These regulatory bodies are failing to adequately oversee colleges, at the expense of millions of students, wrote Amy Laitinen, director for higher education with New America's education policy program, and Clare McCann, deputy director for federal higher education policy at the think tank based in Washington (and an occasional opinion contributor to Inside Higher Ed).

"Too often, the system of shared accountability devolves into a game of hot potato, with no one member of the triad willing to take serious action against an institution of higher education that falls short until other members of the triad have stepped up," they said. "With potentially severe consequences for a college -- and its students -- each member of the triad has a tendency to wait several beats too long before enforcing any severe action against a college, often no matter how poor the institution."

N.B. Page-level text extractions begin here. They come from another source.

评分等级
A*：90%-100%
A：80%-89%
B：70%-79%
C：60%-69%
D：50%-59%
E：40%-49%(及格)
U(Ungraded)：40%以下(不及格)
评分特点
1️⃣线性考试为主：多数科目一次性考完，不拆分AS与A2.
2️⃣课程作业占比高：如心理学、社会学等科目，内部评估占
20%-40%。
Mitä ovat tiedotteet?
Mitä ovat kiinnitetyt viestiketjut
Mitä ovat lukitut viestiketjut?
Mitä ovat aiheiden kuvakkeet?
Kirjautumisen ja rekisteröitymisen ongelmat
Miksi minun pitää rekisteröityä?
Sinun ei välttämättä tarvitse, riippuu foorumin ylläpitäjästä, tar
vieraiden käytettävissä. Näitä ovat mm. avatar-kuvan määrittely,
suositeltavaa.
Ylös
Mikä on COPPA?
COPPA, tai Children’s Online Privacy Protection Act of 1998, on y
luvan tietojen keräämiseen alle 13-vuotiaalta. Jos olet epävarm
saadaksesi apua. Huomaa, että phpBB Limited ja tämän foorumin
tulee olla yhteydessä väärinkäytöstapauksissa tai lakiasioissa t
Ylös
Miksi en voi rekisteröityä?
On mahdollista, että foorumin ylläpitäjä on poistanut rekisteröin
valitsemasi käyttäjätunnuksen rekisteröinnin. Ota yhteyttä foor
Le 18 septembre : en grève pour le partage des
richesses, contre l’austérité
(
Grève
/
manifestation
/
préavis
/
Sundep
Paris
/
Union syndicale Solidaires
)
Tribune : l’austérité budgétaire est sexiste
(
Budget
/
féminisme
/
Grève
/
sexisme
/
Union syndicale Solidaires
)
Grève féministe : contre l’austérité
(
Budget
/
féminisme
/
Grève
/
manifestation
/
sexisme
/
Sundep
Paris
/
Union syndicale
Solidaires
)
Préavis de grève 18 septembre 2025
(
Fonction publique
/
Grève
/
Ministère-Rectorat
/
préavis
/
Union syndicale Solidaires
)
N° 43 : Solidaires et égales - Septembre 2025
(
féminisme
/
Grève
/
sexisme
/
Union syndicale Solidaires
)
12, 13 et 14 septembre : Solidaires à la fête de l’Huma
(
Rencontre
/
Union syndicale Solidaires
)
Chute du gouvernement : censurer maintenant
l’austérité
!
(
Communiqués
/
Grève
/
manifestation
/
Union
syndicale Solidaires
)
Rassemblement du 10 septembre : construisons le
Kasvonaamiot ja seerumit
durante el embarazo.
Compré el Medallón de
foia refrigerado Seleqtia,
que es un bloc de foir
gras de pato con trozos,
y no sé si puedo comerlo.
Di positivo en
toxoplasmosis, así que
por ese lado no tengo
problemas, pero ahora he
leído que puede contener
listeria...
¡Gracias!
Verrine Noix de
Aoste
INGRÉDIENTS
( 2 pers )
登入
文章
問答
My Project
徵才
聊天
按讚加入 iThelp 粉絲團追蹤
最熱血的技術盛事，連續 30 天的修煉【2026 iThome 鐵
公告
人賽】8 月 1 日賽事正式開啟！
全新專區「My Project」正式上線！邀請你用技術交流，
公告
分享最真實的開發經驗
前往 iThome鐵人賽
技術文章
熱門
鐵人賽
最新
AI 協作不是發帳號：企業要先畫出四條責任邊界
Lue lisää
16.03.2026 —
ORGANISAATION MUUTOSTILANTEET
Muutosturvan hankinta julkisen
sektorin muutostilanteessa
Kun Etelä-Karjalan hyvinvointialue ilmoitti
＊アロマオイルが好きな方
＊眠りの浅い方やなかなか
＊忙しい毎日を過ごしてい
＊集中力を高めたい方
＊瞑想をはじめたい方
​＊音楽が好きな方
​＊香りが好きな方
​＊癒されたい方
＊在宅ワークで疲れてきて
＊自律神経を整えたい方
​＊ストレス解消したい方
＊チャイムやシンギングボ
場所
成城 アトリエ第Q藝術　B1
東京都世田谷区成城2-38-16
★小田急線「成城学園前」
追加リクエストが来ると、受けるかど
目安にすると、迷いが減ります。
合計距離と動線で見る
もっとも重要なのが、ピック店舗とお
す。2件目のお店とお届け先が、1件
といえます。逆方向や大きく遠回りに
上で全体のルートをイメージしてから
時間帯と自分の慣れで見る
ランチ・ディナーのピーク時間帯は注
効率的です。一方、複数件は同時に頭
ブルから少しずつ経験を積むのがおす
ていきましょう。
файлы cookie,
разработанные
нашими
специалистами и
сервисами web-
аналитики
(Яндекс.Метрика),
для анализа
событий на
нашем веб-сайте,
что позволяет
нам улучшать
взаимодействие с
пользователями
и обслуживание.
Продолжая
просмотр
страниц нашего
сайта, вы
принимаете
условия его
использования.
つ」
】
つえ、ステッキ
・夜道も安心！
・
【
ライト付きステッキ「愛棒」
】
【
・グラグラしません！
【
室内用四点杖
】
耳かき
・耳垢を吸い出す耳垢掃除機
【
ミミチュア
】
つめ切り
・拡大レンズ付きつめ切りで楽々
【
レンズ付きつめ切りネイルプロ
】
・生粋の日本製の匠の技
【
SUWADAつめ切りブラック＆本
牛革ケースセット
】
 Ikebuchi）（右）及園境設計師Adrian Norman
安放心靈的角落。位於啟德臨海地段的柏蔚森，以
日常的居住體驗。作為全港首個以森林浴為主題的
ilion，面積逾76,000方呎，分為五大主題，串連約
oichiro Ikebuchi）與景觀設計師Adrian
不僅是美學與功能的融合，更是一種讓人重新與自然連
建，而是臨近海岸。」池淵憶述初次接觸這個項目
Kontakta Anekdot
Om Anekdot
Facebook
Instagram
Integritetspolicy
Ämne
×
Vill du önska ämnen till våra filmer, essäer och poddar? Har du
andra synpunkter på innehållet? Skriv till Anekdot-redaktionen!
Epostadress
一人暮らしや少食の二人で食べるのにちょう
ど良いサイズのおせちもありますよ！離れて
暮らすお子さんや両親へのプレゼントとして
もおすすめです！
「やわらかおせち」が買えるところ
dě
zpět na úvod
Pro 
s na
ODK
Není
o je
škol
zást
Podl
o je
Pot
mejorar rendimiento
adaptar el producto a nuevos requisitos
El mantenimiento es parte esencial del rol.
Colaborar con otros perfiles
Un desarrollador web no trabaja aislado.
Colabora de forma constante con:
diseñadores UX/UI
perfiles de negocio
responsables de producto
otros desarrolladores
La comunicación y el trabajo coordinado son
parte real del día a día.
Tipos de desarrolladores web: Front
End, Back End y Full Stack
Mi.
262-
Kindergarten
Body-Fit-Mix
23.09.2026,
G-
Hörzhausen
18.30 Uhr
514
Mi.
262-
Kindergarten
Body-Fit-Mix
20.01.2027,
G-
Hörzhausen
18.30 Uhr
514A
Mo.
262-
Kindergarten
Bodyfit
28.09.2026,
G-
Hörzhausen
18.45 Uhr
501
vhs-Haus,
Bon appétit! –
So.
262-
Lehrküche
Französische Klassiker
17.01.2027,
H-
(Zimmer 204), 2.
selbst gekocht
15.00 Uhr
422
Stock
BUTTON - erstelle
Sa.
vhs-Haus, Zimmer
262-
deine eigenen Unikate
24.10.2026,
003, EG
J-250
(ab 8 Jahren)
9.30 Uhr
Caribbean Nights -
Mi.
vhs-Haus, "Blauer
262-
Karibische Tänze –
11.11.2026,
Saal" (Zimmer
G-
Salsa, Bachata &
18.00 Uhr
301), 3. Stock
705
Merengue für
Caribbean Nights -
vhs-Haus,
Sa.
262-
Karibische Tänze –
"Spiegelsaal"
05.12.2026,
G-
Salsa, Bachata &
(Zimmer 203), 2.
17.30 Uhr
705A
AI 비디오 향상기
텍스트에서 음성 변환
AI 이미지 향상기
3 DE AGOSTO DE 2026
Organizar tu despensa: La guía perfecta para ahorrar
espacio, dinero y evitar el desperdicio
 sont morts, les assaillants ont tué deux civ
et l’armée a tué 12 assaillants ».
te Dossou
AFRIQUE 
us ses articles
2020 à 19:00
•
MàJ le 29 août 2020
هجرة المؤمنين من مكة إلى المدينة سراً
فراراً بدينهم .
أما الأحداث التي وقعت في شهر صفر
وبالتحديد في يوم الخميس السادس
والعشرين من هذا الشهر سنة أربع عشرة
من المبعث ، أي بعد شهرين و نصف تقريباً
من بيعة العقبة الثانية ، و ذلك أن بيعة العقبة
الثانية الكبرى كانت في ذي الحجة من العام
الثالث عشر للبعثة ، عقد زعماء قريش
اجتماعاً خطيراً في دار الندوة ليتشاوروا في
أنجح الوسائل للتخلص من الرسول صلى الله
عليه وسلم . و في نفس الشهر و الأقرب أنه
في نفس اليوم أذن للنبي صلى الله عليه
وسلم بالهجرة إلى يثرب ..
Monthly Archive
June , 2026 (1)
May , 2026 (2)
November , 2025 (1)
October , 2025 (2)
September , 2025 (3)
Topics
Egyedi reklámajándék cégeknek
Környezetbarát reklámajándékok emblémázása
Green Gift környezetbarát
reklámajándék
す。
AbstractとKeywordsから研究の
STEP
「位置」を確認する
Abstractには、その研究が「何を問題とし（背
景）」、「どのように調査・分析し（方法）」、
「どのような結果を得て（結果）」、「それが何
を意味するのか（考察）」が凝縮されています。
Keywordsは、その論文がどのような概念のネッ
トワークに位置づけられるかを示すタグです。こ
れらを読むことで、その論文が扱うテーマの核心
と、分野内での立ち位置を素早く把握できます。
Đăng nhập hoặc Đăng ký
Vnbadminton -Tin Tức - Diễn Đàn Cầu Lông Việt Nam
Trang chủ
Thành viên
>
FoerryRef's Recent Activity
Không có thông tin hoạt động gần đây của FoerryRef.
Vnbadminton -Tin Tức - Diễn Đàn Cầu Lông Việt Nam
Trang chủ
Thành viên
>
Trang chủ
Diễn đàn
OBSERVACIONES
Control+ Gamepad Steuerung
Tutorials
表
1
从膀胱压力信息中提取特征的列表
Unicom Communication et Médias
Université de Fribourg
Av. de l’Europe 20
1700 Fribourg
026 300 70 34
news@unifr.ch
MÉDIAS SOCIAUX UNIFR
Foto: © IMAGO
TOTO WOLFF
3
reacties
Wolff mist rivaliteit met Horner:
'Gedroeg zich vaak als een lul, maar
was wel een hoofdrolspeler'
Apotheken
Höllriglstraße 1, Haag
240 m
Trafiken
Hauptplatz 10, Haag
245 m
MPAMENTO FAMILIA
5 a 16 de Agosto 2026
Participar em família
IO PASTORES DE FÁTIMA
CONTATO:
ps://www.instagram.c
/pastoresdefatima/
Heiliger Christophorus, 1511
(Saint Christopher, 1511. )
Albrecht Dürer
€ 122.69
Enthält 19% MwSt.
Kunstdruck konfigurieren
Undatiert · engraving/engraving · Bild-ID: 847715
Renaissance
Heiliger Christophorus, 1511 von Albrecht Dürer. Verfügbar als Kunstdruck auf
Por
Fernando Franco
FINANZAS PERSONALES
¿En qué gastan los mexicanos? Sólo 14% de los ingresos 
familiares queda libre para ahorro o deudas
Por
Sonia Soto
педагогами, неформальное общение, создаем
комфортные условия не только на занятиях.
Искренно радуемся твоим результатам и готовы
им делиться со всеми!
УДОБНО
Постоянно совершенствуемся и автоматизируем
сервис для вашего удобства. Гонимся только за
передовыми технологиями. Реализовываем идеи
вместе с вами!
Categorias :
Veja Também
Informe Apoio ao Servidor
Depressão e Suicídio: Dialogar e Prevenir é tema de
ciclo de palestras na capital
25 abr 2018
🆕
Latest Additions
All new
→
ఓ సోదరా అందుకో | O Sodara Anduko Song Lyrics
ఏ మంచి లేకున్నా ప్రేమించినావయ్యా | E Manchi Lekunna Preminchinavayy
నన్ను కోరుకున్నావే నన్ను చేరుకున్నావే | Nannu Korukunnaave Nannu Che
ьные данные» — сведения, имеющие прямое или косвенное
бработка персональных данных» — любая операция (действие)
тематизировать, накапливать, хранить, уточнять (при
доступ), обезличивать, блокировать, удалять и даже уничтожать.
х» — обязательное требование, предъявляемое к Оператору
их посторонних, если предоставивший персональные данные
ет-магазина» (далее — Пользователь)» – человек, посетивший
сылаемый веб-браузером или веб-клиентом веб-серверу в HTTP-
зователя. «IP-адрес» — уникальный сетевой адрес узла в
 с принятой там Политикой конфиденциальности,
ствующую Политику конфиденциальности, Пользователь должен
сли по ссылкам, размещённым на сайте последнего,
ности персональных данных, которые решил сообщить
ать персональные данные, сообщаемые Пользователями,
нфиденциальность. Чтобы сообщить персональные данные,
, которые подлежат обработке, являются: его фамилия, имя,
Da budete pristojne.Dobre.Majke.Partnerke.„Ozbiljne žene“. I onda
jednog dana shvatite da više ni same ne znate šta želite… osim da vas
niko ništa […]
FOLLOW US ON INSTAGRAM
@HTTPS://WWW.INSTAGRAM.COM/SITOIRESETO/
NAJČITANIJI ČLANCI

The report recommends that the federal government "restore minimal oversight" of accreditors and ensure that student outcomes are central to what accreditors do, among other suggestions. It said states also should strengthen their roles in protecting consumers of higher education by collecting complaints about colleges and subjecting online colleges to rigorous oversight. And the recommendations for the Education Department include a reformed structure for its Federal Student Aid office, to increase risk-based reviews of colleges and to improve financial monitoring of private colleges, among others.

"The Education Department plays a particular role in ensuring baseline consumer protection exists for all students, regardless of where they live or which accrediting agency their college selected," said the report. "Yet over the decades since passage of the Higher Education Act, the Education Department has often failed to anticipate and prevent poor outcomes for students and taxpayers and [to hold] institutions accountable when they fall short."